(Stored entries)
————

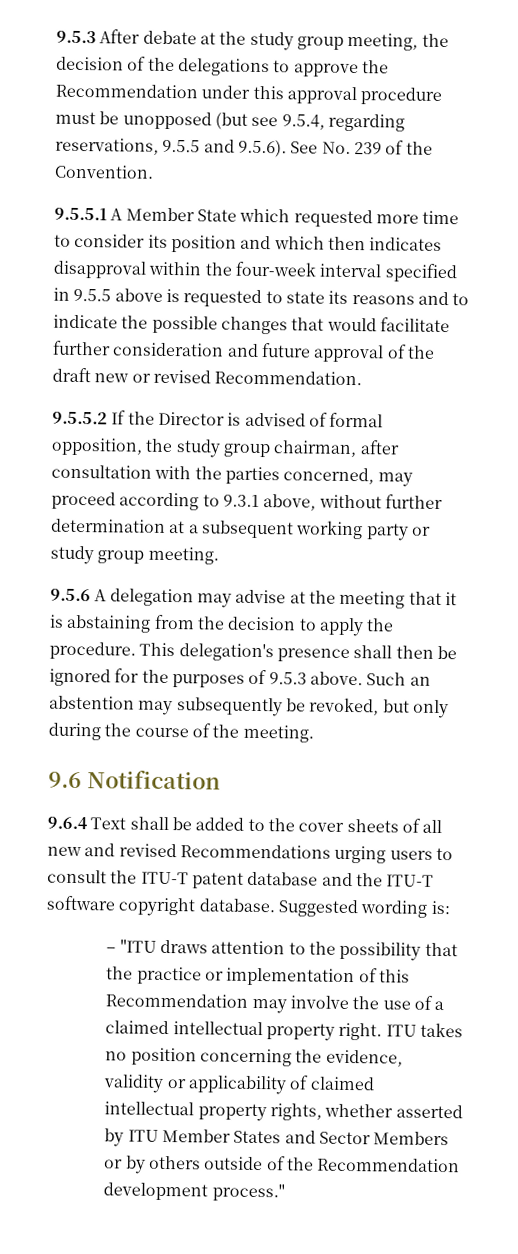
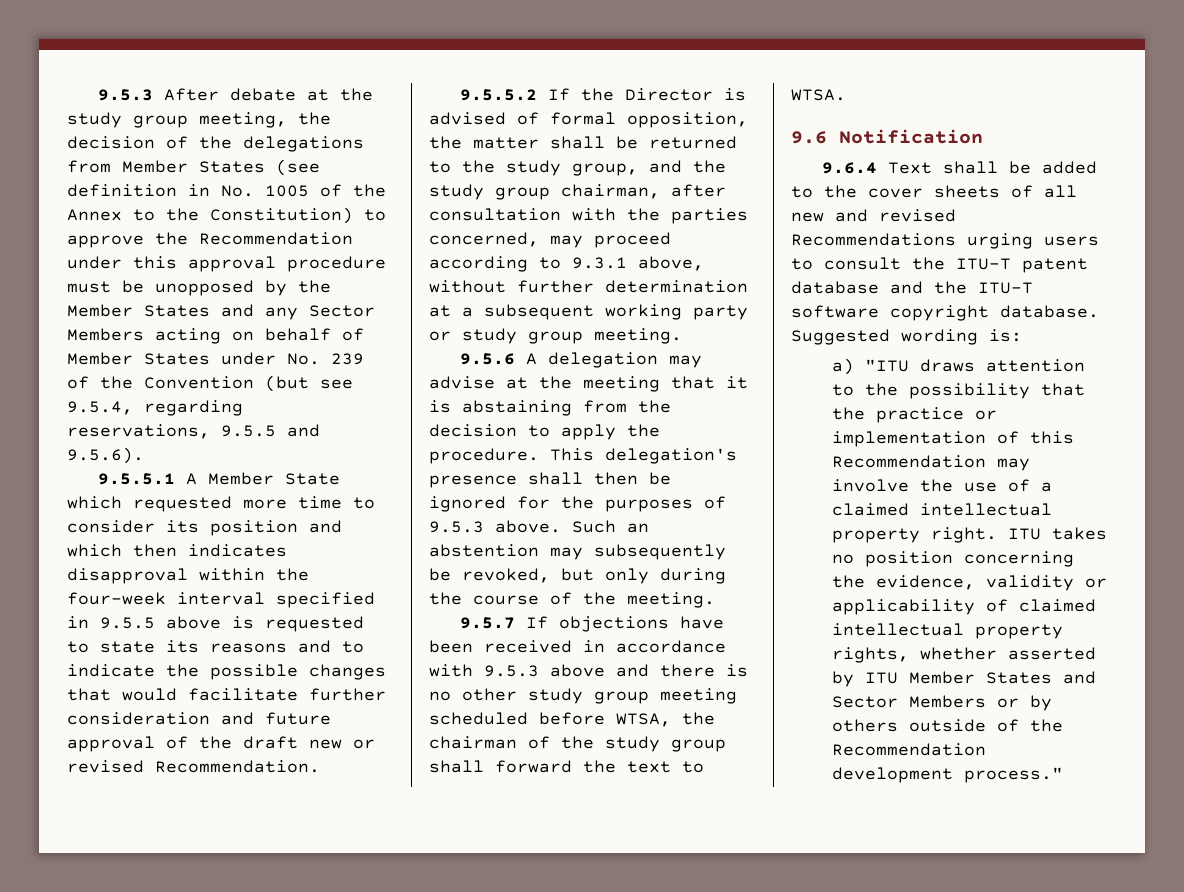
(270, 67) none -> [67,159,320,176] [67,184,386,197] [67,207,353,224] from Member States (see definition in No. 1005 of the Annex to the Constitution)
(212, 120) none -> [265,280,331,296] [67,304,375,320] [67,328,364,344] [67,352,364,365] [67,376,254,389] by the Member States and any Sector Members acting on behalf of Member States under No. 239 of the Convention
[290,140,433,155] [54,164,154,179] See No. 239 of the Convention. -> (144, 455) none
(174, 445) none -> [473,136,737,149] [429,160,726,176] matter shall be returned to the study group, and the
(314, 733) none -> [460,616,725,632] [429,640,726,653] [429,664,748,677] [429,688,737,704] [429,712,715,727] [429,736,726,752] [429,760,704,773] [791,89,846,101] // 9.5.7 If objections have been received in accordance with 9.5.3 above and there is no other study group meeting scheduled before WTSA, the chairman of the study group shall forward the text to WTSA.
[106,947,117,953] – -> [832,358,855,375] a)

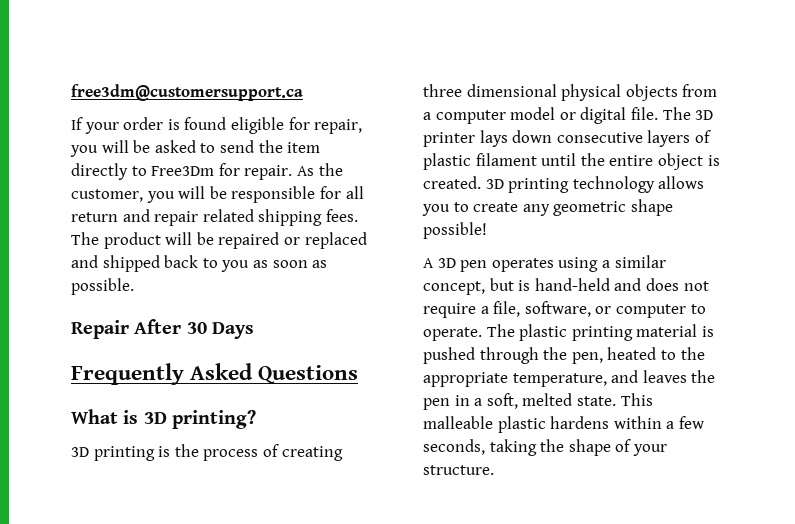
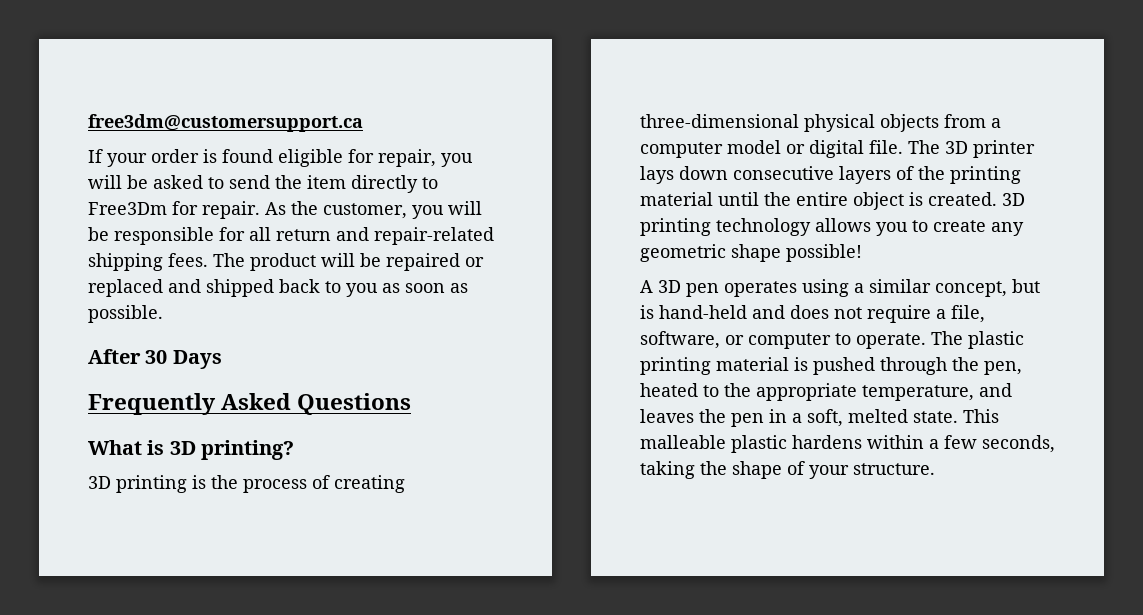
[154,209,254,226] repair related -> [374,227,494,245] repair-related
[71,320,129,339] Repair -> (163, 314) none
[423,84,557,97] three dimensional -> [640,114,799,128] three-dimensional
[423,153,537,170] plastic filament -> [918,166,1021,184] [640,192,713,206] the printing material

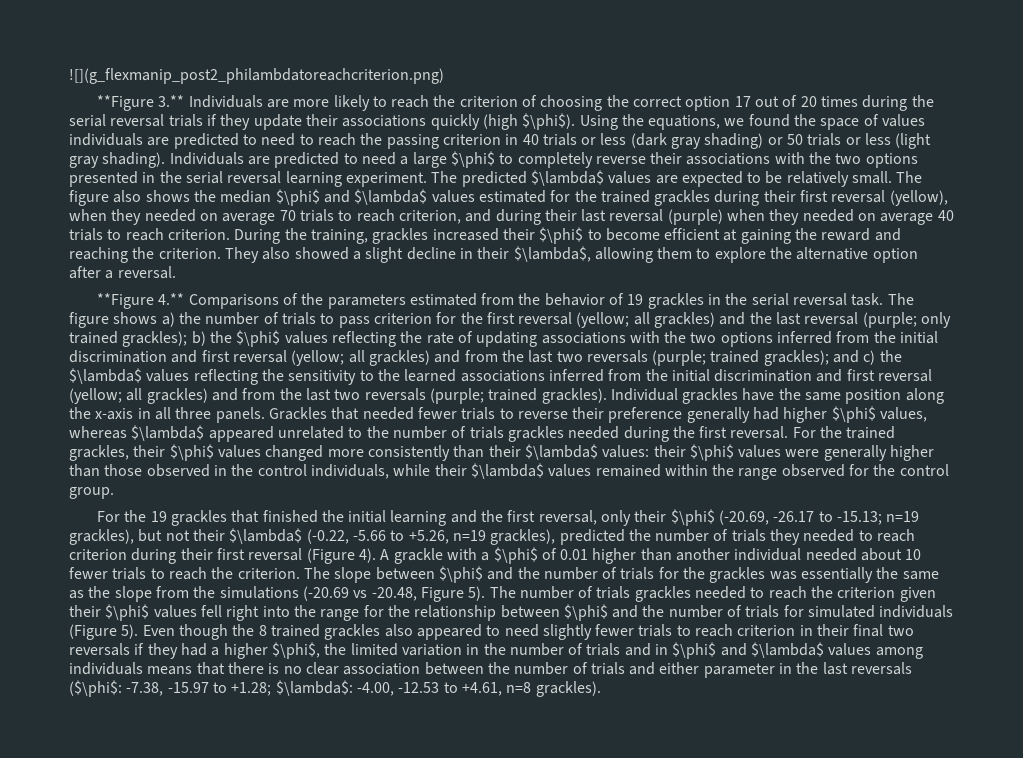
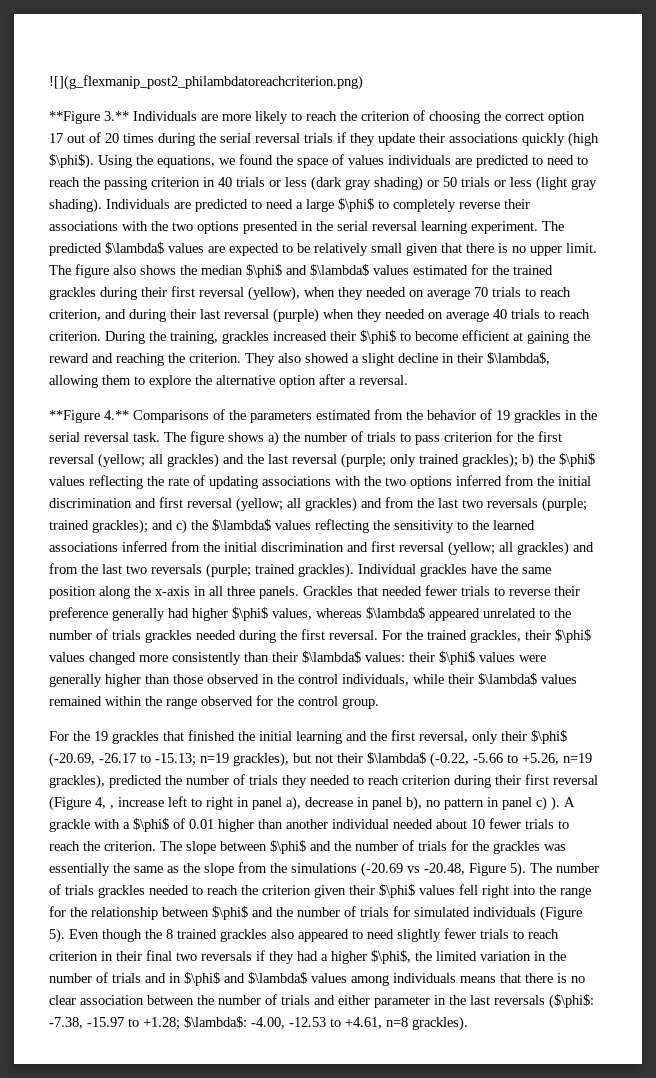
[852,171,893,184] small. -> [371,243,597,256] small given that there is no upper limit.
[358,548,376,563] 4). -> [95,796,560,811] 4, , increase left to right in panel a), decrease in panel b), no pattern in panel c) ).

————

> **DIRECTIONS FOR THIS TASK**: Throughout the data above, copy all lines where the word "there" is found.

> **EXERCISE RESPONSE**:
(314, 733) none -> [460,616,725,632] [429,640,726,653] [429,664,748,677] [429,688,737,704] [429,712,715,727] [429,736,726,752] [429,760,704,773] [791,89,846,101] // 9.5.7 If objections have been received in accordance with 9.5.3 above and there is no other study group meeting scheduled before WTSA, the chairman of the study group shall forward the text to WTSA.
[852,171,893,184] small. -> [371,243,597,256] small given that there is no upper limit.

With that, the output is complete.